Maintain sector view at OVERWEIGHT. Should activity in the oil & gas industry strengthen in 2022 and 2023 (thus lead to a revival in the offshore marine industry), we could see a cyclical upturn start in the near term. This assumes that variants of COVID-19 are less lethal, and that governments are able to view the virus as endemic.

Our top picks in the sector are: a) Yangzijiang (YZJ) which remains inexpensive at 2022F P/B of 0.6x and will see margin expansion in the next few quarters; and b) KEP due to its undemanding valuations and potential positive newsflow regarding the merger or divestment of its O&M business unit. In addition, SMM’s risk-reward appears skewed to the upside post its successful S$1.5b rights issue in 2021, and it should also benefit from the coming upcycle as Singapore’s largest offshore marine company.
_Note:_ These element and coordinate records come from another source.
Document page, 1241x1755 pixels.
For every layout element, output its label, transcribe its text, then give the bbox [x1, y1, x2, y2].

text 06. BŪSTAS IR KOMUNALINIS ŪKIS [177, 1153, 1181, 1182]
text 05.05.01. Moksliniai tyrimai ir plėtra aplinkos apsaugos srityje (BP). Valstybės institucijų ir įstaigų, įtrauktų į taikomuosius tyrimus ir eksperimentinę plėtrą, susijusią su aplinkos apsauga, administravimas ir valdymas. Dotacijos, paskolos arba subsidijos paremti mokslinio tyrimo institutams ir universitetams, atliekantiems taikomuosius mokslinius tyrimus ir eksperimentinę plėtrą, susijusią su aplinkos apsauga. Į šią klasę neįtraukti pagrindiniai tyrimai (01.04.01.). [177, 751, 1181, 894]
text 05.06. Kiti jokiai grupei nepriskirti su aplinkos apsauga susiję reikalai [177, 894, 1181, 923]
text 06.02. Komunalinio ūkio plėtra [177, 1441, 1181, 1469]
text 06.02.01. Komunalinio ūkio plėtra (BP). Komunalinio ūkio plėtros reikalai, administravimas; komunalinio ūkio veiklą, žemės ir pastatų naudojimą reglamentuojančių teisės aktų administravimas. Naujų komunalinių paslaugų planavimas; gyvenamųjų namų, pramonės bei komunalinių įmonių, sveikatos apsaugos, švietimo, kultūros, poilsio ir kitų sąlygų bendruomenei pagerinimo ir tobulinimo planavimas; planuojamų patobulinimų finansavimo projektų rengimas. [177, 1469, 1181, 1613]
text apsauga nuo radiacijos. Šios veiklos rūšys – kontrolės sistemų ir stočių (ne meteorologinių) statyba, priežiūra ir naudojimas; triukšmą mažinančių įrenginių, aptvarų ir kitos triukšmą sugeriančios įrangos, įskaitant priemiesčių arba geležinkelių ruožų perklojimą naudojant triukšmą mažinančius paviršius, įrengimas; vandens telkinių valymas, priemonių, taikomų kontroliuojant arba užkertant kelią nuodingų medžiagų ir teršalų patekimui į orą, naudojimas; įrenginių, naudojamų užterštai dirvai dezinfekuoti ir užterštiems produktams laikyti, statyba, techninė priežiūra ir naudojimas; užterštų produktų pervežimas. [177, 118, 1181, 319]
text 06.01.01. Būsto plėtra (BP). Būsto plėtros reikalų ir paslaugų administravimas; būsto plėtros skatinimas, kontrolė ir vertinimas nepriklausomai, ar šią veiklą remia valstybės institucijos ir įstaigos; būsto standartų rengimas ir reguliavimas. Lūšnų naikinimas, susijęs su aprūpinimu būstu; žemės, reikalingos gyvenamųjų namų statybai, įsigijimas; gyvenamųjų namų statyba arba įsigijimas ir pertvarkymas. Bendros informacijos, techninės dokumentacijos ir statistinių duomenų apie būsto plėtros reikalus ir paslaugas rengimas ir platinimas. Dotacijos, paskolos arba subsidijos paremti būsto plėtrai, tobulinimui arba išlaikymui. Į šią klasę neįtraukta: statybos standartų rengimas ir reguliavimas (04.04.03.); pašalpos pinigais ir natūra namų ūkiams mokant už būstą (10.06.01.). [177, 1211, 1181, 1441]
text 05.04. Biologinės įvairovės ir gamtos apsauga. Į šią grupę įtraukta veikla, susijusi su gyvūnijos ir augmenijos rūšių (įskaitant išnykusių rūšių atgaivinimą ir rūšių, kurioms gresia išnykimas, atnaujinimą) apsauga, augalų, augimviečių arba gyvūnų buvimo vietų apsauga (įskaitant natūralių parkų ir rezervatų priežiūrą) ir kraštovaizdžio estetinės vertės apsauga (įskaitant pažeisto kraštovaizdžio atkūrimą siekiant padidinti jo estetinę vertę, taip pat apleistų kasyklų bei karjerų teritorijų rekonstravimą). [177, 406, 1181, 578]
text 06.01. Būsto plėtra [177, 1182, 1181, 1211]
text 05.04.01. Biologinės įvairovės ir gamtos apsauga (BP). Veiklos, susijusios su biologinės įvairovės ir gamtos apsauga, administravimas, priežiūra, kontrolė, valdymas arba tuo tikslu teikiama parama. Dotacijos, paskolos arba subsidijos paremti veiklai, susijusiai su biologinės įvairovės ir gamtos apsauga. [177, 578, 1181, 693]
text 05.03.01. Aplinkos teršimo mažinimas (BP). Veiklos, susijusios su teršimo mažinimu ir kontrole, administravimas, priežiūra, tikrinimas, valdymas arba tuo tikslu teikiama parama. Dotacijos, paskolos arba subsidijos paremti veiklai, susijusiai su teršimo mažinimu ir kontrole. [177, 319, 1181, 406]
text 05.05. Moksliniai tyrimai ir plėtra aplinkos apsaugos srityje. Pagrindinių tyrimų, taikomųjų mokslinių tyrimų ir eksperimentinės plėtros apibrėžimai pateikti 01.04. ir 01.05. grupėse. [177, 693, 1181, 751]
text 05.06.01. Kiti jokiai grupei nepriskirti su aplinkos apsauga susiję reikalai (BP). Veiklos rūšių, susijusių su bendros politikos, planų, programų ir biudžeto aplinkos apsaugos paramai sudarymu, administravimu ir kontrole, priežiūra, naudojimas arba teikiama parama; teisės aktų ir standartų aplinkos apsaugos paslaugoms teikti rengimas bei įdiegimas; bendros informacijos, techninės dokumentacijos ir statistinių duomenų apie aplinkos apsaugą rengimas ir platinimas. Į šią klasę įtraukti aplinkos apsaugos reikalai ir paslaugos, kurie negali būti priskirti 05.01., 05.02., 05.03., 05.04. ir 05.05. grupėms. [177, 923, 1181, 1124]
Lower oil demand in 2021, but higher in 2022. In its latest Jan 22 update, the US Energy Information Administration (EIA) lowered its forecast oil demand growth for 2021 by 0.6mmbpd (vs its Sep 21 forecast) while raising its demand expectations for 2022 by the same amount to account for the negative impact from the proliferation of the Delta variant in 2021. Nevertheless, it appears that OPEC+ has a firm control of the global oil market, and thus oil prices should remain well supported above the US$75-80/bbl range in the near to medium term. We also point out that consensus is increasingly talking about an oil price well in excess of US$100/bbl, which is something we had mentioned in Mar 21.


• Prolonged global economic recovery should new COVID-19 variants arise.

• Lack of financing for industries that are seen to be related to the fossil fuel industry.

• Oil companies may remain wary of committing to offshore capex and instead channel free cash flow towards paying dividends.